Select every line of the data below that contains the string "Sociālo". Treat uppercase and lowercase letters as distinct.

• **TASK INPUT**:
Start of Block

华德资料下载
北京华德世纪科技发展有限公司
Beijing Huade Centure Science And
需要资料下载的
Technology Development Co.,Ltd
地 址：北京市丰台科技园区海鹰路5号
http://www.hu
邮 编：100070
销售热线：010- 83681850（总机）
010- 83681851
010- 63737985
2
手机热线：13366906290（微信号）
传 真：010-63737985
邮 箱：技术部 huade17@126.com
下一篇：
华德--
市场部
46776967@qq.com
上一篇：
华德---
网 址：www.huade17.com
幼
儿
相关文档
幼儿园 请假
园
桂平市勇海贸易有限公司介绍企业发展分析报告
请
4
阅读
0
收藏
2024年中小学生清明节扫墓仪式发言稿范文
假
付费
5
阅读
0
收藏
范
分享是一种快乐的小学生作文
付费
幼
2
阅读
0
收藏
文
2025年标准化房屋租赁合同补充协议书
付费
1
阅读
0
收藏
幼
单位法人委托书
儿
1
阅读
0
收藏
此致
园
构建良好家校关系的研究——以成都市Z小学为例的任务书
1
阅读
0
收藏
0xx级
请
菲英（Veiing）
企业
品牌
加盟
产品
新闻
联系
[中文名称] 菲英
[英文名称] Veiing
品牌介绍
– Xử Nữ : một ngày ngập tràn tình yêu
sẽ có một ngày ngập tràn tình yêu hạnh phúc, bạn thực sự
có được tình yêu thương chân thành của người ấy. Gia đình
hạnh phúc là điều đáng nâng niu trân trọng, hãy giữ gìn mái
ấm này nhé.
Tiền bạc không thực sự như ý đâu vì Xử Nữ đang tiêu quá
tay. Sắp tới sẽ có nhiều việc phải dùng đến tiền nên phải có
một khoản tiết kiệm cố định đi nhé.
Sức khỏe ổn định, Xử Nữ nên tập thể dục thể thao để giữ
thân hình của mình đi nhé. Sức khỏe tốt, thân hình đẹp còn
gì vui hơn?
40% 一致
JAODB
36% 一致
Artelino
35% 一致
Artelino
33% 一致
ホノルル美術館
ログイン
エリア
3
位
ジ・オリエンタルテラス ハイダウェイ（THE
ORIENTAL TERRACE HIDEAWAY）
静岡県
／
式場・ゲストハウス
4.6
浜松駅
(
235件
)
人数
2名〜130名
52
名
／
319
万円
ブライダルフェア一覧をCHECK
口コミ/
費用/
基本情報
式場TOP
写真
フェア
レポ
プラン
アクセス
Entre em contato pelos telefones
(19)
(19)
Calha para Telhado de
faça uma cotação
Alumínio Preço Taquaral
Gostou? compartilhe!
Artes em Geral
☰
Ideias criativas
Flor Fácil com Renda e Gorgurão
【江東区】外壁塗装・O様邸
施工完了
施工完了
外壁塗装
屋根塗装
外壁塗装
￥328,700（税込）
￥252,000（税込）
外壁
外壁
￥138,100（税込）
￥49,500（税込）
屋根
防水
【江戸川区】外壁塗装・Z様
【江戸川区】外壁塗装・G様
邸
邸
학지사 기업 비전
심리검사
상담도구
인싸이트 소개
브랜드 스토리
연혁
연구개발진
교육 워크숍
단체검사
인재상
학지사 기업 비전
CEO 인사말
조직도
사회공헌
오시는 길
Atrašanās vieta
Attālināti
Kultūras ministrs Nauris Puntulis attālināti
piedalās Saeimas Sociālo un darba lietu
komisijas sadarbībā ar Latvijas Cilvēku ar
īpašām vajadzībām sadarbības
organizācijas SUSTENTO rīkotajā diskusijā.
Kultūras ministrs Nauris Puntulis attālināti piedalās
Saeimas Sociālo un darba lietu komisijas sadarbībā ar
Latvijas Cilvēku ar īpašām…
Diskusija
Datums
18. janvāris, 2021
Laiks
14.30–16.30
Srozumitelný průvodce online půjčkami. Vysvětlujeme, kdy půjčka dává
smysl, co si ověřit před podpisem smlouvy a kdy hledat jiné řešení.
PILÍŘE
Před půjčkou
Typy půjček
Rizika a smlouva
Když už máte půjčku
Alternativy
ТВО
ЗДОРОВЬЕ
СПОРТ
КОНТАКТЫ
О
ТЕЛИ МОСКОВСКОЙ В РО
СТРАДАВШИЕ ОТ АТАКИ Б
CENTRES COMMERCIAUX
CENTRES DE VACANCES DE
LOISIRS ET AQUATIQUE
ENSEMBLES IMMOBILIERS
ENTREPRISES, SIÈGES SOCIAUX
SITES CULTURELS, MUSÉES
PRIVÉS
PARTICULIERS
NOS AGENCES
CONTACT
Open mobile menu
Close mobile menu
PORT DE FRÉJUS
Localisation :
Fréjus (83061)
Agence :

End of Block

• **WRITTEN ANSWER**:
piedalās Saeimas Sociālo un darba lietu
Saeimas Sociālo un darba lietu komisijas sadarbībā ar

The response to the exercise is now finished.